PANIC: exit cannot exec /etc/init (PID 1) status 9
Trying to dump pages
i have searched for a solution on the internet and managed to get one as the first part of the solution suggest that i should boot the system into single user mode with the boot disk the issue that am currently facing is to look get the right boot string i tried many but they have failed could anyone have assist me with one that can probably work.

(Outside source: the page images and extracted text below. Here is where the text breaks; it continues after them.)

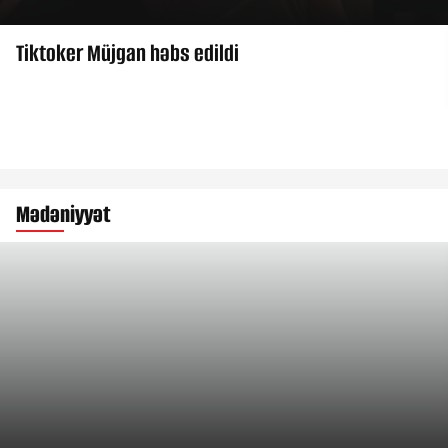
Tiktoker Müjgan həbs edildi
Mədəniyyət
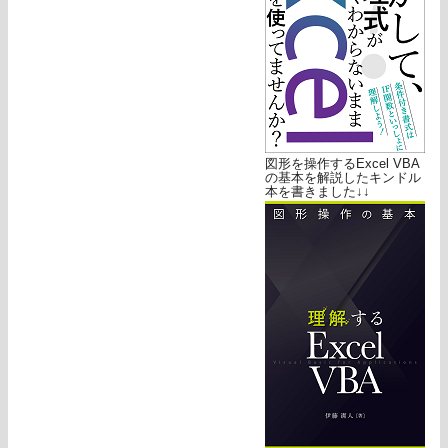
図形を操作するExcel VBA
の基本を解説したキンドル
本を書きました↓↓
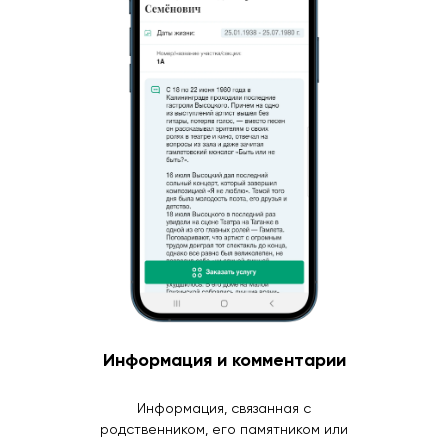
Информация и комментарии
Информация, связанная с
родственником, его памятником или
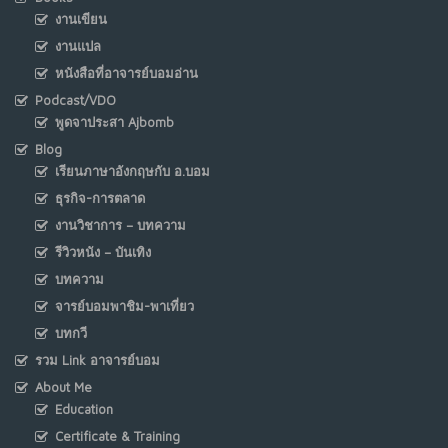
งานเขียน
งานแปล
หนังสือที่อาจารย์บอมอ่าน
Podcast/VDO
พูดจาประสา Ajbomb
Blog
เรียนภาษาอังกฤษกับ อ.บอม
ธุรกิจ-การตลาด
งานวิชาการ – บทความ
รีวิวหนัง – บันเทิง
บทความ
จารย์บอมพาชิม-พาเที่ยว
บทกวี
รวม Link อาจารย์บอม
About Me
Education
Certificate & Training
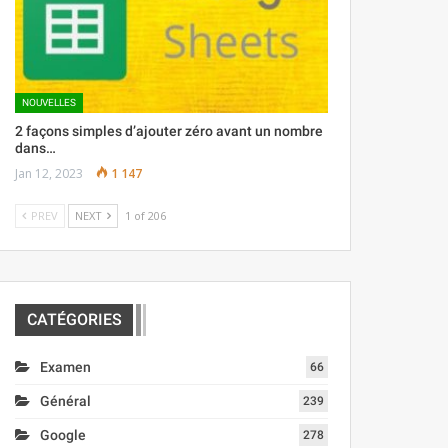
NOUVELLES
2 façons simples d’ajouter zéro avant un nombre
dans…
Jan 12, 2023
1 147
PREV
NEXT
1 of 206
CATÉGORIES
Examen
66
Général
239
Google
278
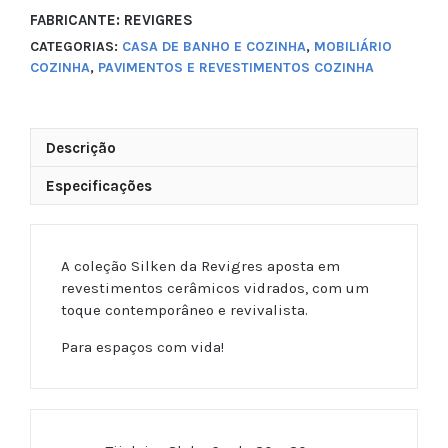
FABRICANTE: REVIGRES
CATEGORIAS:
CASA DE BANHO E COZINHA
,
MOBILIÁRIO
COZINHA
,
PAVIMENTOS E REVESTIMENTOS COZINHA
Descrição
Especificações
A coleção Silken da Revigres aposta em
revestimentos cerâmicos vidrados, com um
toque contemporâneo e revivalista.
Para espaços com vida!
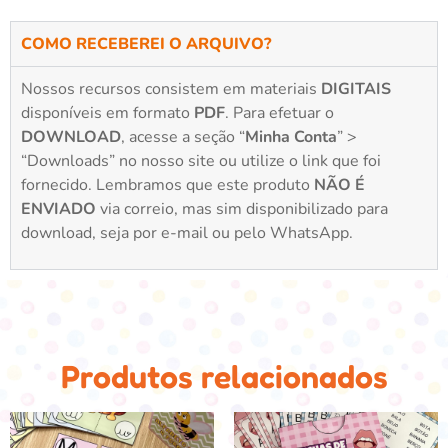
COMO RECEBEREI O ARQUIVO?
Nossos recursos consistem em materiais
DIGITAIS
disponíveis em formato
PDF
. Para efetuar o
DOWNLOAD
, acesse a seção “
Minha Conta
” >
“Downloads” no nosso site ou utilize o link que foi
fornecido. Lembramos que este produto
NÃO É
ENVIADO
via correio, mas sim disponibilizado para
download, seja por e-mail ou pelo WhatsApp.
Produtos relacionados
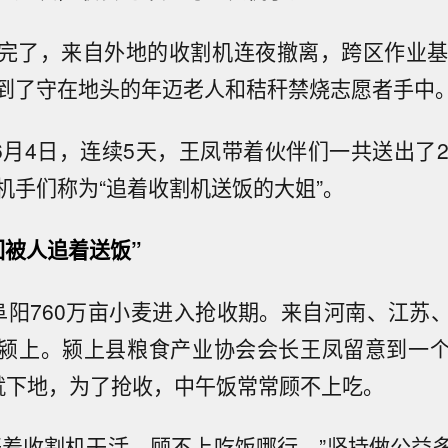
完了，来自外地的收割机连夜撤离，跨区作业基
到了守在地头的年迈老人和秸秆禁烧志愿者手中
到6月4日，连续5天，王凤带着伙伴们一共送出了2
机手们称为“追着收割机送饭的大姐”。
回被人追着送饭”
阜阳760万亩小麦进入抢收期。来自河南、江苏
颍上。颍上县粮食产业协会会长王凤留意到一
就下地，为了抢收，中午饭常常顾不上吃。
开着收割机干活，顾不上吃饭哪行。”坚持做公益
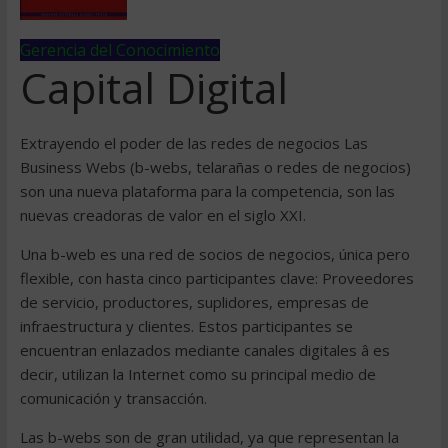
Gerencia del Conocimiento
Capital Digital
Extrayendo el poder de las redes de negocios Las
Business Webs (b-webs, telarañas o redes de negocios)
son una nueva plataforma para la competencia, son las
nuevas creadoras de valor en el siglo XXI.
Una b-web es una red de socios de negocios, única pero
flexible, con hasta cinco participantes clave: Proveedores
de servicio, productores, suplidores, empresas de
infraestructura y clientes. Estos participantes se
encuentran enlazados mediante canales digitales â es
decir, utilizan la Internet como su principal medio de
comunicación y transacción.
Las b-webs son de gran utilidad, ya que representan la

Boot the machine from a set of boot/root floppies. Bring the
system into System Maintenance mode. Once at a shell prompt,
mount the hard disk root filesystem:

/etc/mount /dev/hd0root /mnt

WARNING: When copying these files it is highly recommended to make a
copy of the original file to init.orig or libc.so.1.orig before
overwriting it from the /mnt/opt/K/SCO/Unix/5.0.5Eb/... directories
so you can always go back to the original file and not the linked
file.

Examine the following items:

1. Check that the following files exist; if one or both do not,
proceed to step 2.

/mnt/usr/lib/libc.so.1
/mnt/etc/init

2. Check that both of the following files exist:

/mnt/opt/K/SCO/Unix/5.0.5Eb/usr/lib/libc.so.1
/mnt/opt/K/SCO/Unix/5.0.5Eb/etc/init

If so, create the following symbolic links:

ln -s /opt/K/SCO/Unix/5.0.5Eb/usr/lib/libc.so.1
/mnt/usr/lib/libc.so.1
ln -s /opt/K/SCO/Unix/5.0.5Eb/etc/init /mnt/etc/init

3. If one or both of the files listed in 2. above do not exist,
copy the file(s) from the root diskette and create the symbolic
link(s) as above;

cd /mnt/opt/K/SCO/Unix/5.0.5Eb/usr/lib
cp /usr/lib/libc.so.1 .
ln -s /opt/K/SCO/Unix/5.0.5Eb/usr/lib/libc.so.1
/mnt/usr/lib/libc.so.1

cd /mnt/opt/K/SCO/Unix/5.0.5Eb/etc
cp /etc/init .
ln -s /opt/K/SCO/Unix/5.0.5Eb/etc/init /mnt/etc/init

4. Check that the hard link of the files /mnt/usr/lib/libc.so.1
and /mnt/usr/lib/ld.so.1 exists; if not, create the link:

cd /mnt/usr/lib
ln libc.so.1 ld.so.1

5. Check that both /mnt/usr/lib/libc.so.1 and /mnt/etc/init are
executable and owned by bin; if not, make the necessary changes:

cd /mnt/usr/lib
chmod 555 libc.so.1
chown 2:2 libc.so.1

cd /mnt/etc
chmod 100 init
chown 2:2 init

6. Unmount the hard disk and reboot. If this does not resolve
the issue, some other unforeseen corruption might be the cause,
and it is possible that running fsck(ADM) on the root filesystem
will resolve the problem. After rebooting into single user mode,
run the fsck utility as follows:

fsck -ofull /dev/root

Reboot the system again to find out if the issue is finally resolved.